Cancer Cell Identification via Lysosomal Membrane Microviscosities Using a Green-Emitting BODIPY Molecular Rotor

Lysosomes are dynamic, membrane-bound organelles that play key roles in cellular waste disposal, macromolecule recycling, and signaling. Disruptions in lysosomal function and lipid composition are implicated in a wide range of diseases including lysosomal storage disorders, fatty liver disease, atherosclerosis, and cancer. Imaging of the lysosomal lipid composition has the potential to not only enhance the understanding of lysosome-related diseases and their progression but also help identify them. In this work, we present a novel viscosity-sensitive, green-emitting BODIPY probe that can distinguish between ordered and disordered lipid phases and selectively internalize into the lysosomal membranes of live cells. Through the use of fluorescence lifetime imaging microscopy, we demonstrate that lysosomal membranes in multiple cancer cells exhibit significantly higher microviscosities compared to noncancer cells. The differences in lysosomal microviscosities provide an effective approach for identifying cancer cells and indicate that malignant cells may possess more oxidized and saturated lysosomal lipid membranes.

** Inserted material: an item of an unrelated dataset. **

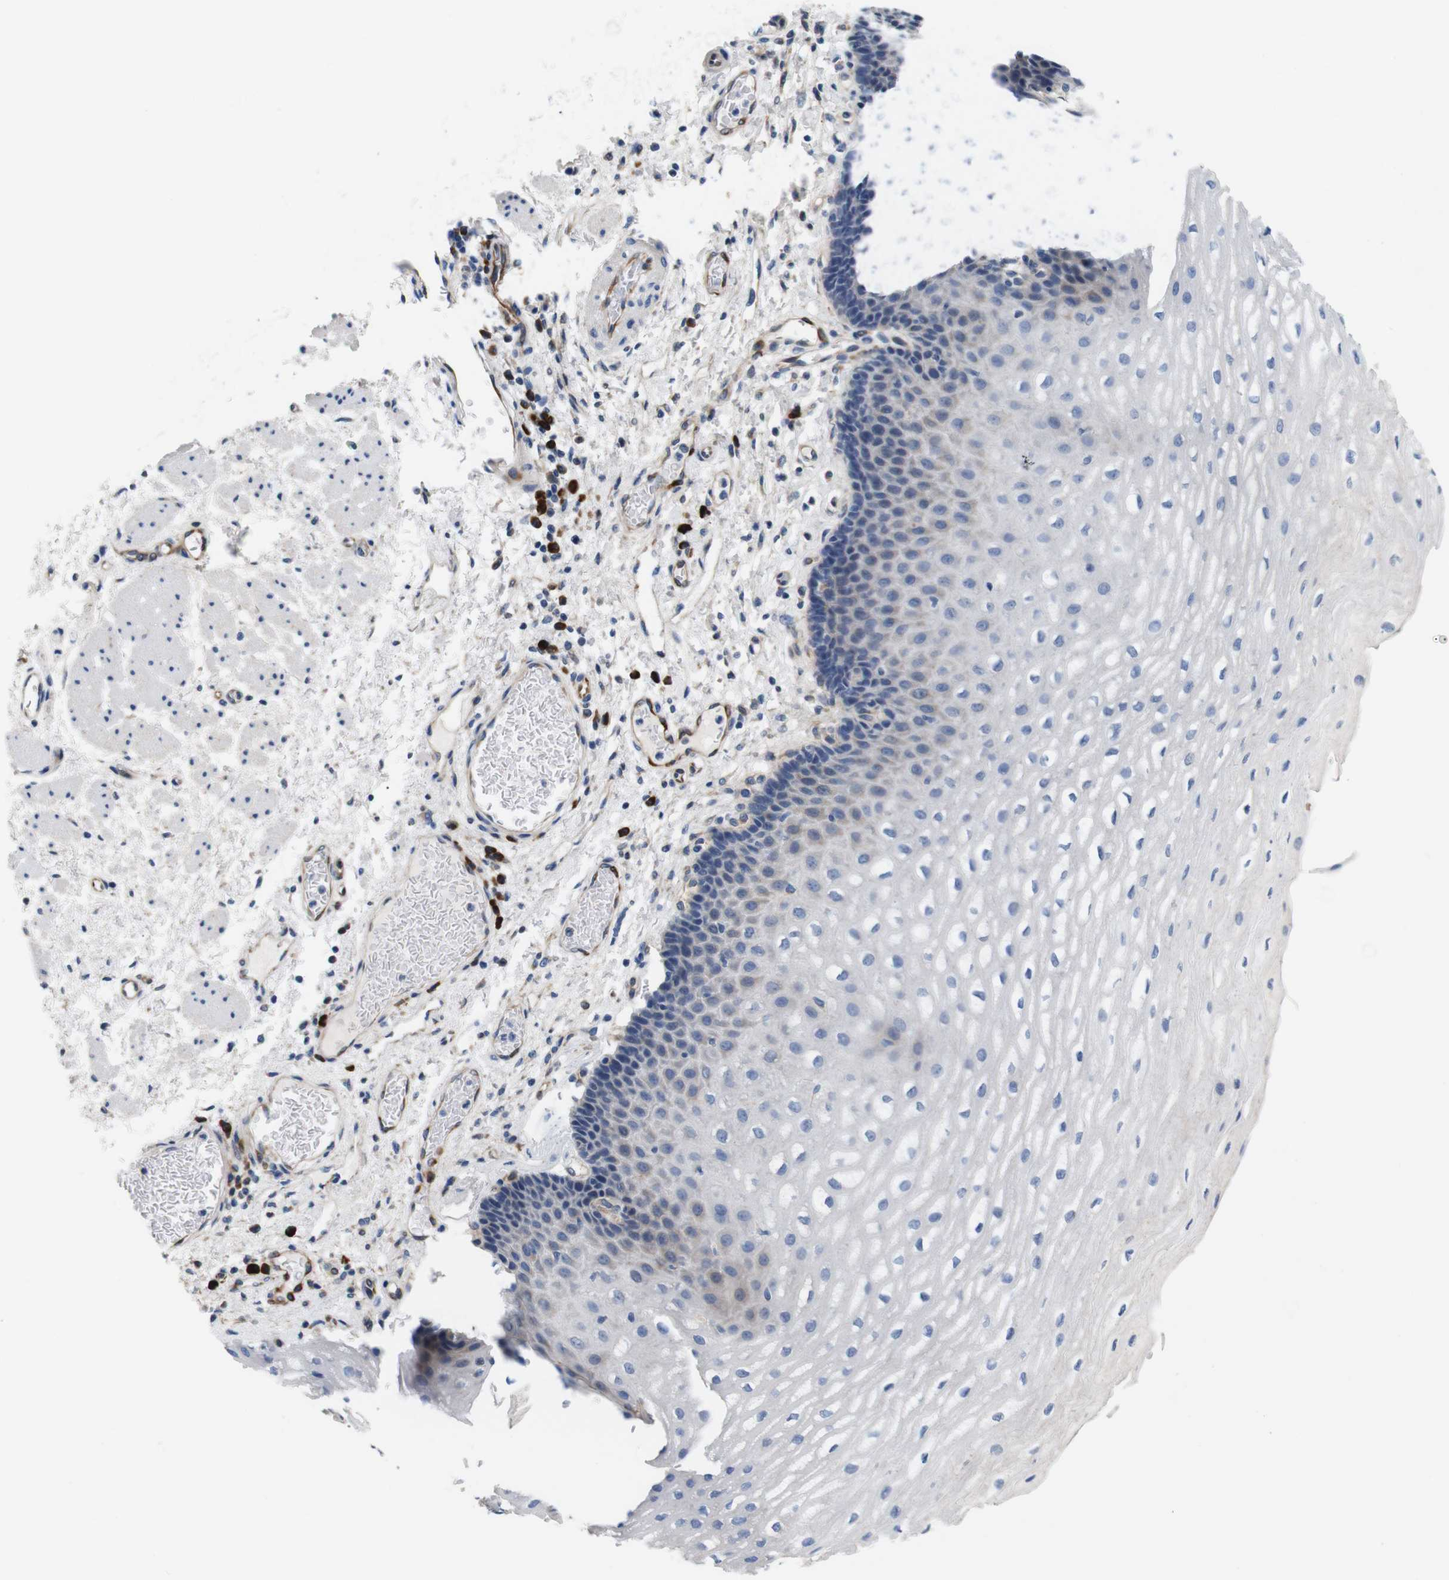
{"staining": {"intensity": "weak", "quantity": "<25%", "location": "cytoplasmic/membranous"}, "tissue": "esophagus", "cell_type": "Squamous epithelial cells", "image_type": "normal", "snomed": [{"axis": "morphology", "description": "Normal tissue, NOS"}, {"axis": "topography", "description": "Esophagus"}], "caption": "Unremarkable esophagus was stained to show a protein in brown. There is no significant positivity in squamous epithelial cells. The staining is performed using DAB (3,3'-diaminobenzidine) brown chromogen with nuclei counter-stained in using hematoxylin.", "gene": "UBE2G2", "patient": {"sex": "male", "age": 54}}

Furthermore, we demonstrate the utility of viscosity-sensitive probes in quantifying the compositional changes in lysosomal membranes by investigating the effects of lysosome-permeabilizing cationic amphiphilic drugs (CADs), sertraline, and astemizole. Our results reveal that despite their functional similarities, these CADs exert opposite effects on lysosomal microviscosities in both cancerous and noncancerous cells, suggesting that different mechanisms may contribute to the CAD-induced lysosomal damage and leakage.